Task to carry out:
Which lines in the listing below contain the string "chứng"? Show each of them in full.

*** Dataset Section Begins ***

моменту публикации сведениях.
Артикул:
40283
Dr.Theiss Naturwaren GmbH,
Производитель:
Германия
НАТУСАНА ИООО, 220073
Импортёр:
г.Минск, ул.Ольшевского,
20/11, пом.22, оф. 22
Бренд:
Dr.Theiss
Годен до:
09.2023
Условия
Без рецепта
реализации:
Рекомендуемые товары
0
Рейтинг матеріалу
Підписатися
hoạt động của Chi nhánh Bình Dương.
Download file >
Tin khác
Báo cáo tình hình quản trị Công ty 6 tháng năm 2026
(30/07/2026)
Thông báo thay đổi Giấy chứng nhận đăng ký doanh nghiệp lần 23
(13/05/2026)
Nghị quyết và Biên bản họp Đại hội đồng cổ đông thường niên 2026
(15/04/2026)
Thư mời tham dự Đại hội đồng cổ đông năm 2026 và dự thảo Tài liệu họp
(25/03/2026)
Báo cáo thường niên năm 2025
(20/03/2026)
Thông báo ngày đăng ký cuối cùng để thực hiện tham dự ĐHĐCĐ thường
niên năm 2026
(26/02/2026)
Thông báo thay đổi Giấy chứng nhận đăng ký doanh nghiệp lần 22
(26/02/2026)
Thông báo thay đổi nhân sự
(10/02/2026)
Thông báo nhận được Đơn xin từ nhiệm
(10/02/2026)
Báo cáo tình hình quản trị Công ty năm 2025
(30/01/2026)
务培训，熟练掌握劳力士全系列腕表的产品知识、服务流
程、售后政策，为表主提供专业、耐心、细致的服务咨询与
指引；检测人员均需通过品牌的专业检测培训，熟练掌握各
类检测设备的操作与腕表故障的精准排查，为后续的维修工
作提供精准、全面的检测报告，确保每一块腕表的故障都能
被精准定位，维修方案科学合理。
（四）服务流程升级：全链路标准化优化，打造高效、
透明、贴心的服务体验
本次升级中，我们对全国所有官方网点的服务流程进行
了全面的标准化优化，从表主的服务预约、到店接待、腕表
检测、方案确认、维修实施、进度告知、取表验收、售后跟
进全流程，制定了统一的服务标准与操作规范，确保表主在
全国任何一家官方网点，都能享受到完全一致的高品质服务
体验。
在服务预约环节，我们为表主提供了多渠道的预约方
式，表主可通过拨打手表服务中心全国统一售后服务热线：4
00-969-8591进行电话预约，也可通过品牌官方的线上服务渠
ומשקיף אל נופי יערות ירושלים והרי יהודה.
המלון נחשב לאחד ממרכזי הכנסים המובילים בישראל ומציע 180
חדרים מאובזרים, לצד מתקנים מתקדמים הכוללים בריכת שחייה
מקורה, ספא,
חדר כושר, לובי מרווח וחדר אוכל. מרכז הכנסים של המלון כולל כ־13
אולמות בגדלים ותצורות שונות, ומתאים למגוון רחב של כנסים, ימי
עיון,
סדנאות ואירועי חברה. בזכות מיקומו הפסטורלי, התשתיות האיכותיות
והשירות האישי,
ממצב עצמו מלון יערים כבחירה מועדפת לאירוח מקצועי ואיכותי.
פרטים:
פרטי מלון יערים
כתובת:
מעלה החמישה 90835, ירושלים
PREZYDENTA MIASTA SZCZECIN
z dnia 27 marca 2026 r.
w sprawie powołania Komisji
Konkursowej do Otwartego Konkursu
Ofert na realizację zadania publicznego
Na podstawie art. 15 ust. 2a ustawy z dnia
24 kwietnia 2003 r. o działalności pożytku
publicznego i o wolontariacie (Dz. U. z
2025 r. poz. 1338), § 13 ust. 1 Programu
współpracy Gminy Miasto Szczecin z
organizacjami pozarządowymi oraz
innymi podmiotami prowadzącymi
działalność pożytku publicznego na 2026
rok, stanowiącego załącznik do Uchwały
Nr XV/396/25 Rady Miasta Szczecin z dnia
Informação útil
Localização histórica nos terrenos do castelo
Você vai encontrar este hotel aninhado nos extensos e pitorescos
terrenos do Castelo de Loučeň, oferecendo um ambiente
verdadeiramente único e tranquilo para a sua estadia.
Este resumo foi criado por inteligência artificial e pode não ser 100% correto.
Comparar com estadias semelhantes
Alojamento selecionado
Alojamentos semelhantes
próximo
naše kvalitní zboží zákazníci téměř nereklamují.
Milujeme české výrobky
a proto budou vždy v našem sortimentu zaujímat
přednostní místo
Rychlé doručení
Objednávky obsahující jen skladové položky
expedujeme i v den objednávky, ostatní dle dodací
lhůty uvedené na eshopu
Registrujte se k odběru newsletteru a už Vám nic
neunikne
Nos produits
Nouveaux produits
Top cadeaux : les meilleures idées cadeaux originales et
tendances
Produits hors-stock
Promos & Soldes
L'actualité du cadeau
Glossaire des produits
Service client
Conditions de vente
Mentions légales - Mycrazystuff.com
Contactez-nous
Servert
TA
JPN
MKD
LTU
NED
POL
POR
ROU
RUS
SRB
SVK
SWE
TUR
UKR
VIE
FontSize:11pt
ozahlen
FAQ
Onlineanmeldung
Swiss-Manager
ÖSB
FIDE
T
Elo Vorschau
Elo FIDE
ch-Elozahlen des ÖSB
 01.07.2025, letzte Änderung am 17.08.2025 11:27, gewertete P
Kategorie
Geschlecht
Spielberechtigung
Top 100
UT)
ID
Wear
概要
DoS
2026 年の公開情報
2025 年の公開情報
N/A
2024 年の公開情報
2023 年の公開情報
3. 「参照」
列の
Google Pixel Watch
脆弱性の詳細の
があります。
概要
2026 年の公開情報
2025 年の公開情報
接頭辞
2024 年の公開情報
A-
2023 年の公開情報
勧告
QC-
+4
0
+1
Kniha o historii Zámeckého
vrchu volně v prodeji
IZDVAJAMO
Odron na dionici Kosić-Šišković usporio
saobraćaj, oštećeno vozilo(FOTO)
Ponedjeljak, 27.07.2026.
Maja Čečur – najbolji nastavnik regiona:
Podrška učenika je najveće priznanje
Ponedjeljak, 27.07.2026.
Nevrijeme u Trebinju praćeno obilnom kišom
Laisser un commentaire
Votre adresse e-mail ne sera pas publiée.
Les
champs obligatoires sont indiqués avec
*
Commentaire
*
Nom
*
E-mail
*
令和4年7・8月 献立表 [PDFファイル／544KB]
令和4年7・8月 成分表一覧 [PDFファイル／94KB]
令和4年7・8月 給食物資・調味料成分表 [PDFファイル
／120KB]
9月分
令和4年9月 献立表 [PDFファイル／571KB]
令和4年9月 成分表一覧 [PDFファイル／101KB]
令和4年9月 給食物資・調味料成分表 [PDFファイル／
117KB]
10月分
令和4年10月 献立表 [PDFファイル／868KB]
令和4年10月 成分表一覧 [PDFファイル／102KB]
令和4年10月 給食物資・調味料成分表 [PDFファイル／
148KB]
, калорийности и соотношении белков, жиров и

*** Dataset Section Ends ***

Exercise solution:
Thông báo thay đổi Giấy chứng nhận đăng ký doanh nghiệp lần 23
Thông báo thay đổi Giấy chứng nhận đăng ký doanh nghiệp lần 22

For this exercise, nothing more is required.